**Task objective**
Every entry that follows should be reproduced exactly.

==================================================

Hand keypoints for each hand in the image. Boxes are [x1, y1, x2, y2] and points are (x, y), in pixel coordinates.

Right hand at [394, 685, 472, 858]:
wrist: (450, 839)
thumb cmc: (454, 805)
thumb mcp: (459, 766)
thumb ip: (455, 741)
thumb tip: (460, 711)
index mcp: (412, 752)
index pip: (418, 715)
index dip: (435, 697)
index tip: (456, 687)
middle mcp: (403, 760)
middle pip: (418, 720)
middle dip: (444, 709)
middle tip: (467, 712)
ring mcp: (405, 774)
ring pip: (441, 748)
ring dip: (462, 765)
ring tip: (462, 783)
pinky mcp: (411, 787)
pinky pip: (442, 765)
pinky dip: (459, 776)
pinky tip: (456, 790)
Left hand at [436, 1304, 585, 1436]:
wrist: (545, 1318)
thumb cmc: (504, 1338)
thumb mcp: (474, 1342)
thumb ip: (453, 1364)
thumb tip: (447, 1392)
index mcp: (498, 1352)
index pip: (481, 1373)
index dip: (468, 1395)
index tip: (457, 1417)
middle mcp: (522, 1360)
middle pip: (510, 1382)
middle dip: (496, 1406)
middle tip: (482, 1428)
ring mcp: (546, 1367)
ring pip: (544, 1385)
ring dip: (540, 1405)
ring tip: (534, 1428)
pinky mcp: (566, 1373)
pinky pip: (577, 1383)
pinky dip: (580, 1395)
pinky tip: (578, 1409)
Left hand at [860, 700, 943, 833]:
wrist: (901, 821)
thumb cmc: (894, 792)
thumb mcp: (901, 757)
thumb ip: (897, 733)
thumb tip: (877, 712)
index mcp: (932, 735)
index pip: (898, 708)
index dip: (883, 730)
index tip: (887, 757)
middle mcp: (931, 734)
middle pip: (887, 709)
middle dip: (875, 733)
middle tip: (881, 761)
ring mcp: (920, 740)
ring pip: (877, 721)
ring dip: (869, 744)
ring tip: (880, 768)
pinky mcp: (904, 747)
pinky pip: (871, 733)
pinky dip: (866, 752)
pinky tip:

==================================================

**Task output**
Hand keypoints for each hand in the image. Boxes are [x1, y1, x2, y2] and points are (x, y), in pixel coordinates.

Right hand at [394, 685, 472, 858]:
wrist: (450, 839)
thumb cmc: (454, 805)
thumb mcp: (459, 766)
thumb ip: (455, 741)
thumb tip: (460, 711)
index mcp: (412, 752)
index pip: (418, 715)
index dip: (435, 697)
index tip: (456, 687)
middle mcp: (403, 760)
middle pip: (418, 720)
middle dip: (444, 709)
middle tip: (467, 712)
ring mcp: (405, 774)
ring pip: (441, 748)
ring dip: (462, 765)
ring tip: (462, 783)
pinky mcp: (411, 787)
pinky pip: (442, 765)
pinky dip: (459, 776)
pinky tip: (456, 790)
Left hand at [436, 1304, 585, 1436]:
wrist: (545, 1318)
thumb cmc: (504, 1338)
thumb mcp: (474, 1342)
thumb ip: (453, 1364)
thumb tip: (447, 1392)
index mcp: (498, 1352)
index pip: (481, 1373)
index dip: (468, 1395)
index tip: (457, 1417)
middle mcp: (522, 1360)
middle pip: (510, 1382)
middle dip: (496, 1406)
middle tip: (482, 1428)
ring mcp: (546, 1367)
ring pip: (544, 1385)
ring dip: (540, 1405)
ring tip: (534, 1428)
pinky mcp: (566, 1373)
pinky pip: (577, 1383)
pinky dip: (580, 1395)
pinky tip: (578, 1409)
Left hand at [860, 700, 943, 833]:
wrist: (901, 821)
thumb cmc: (894, 792)
thumb mcp: (901, 757)
thumb ip: (897, 733)
thumb tip: (877, 712)
index mcp: (932, 735)
index pip: (898, 708)
index dip: (883, 730)
index tip: (887, 757)
middle mcp: (931, 734)
middle pip: (887, 709)
middle dip: (875, 733)
middle tip: (881, 761)
ring mcp: (920, 740)
ring pip: (877, 721)
ring dip: (869, 744)
ring tip: (880, 768)
pinky mcp: (904, 747)
pinky pip: (871, 733)
pinky dip: (866, 752)
pinky tip:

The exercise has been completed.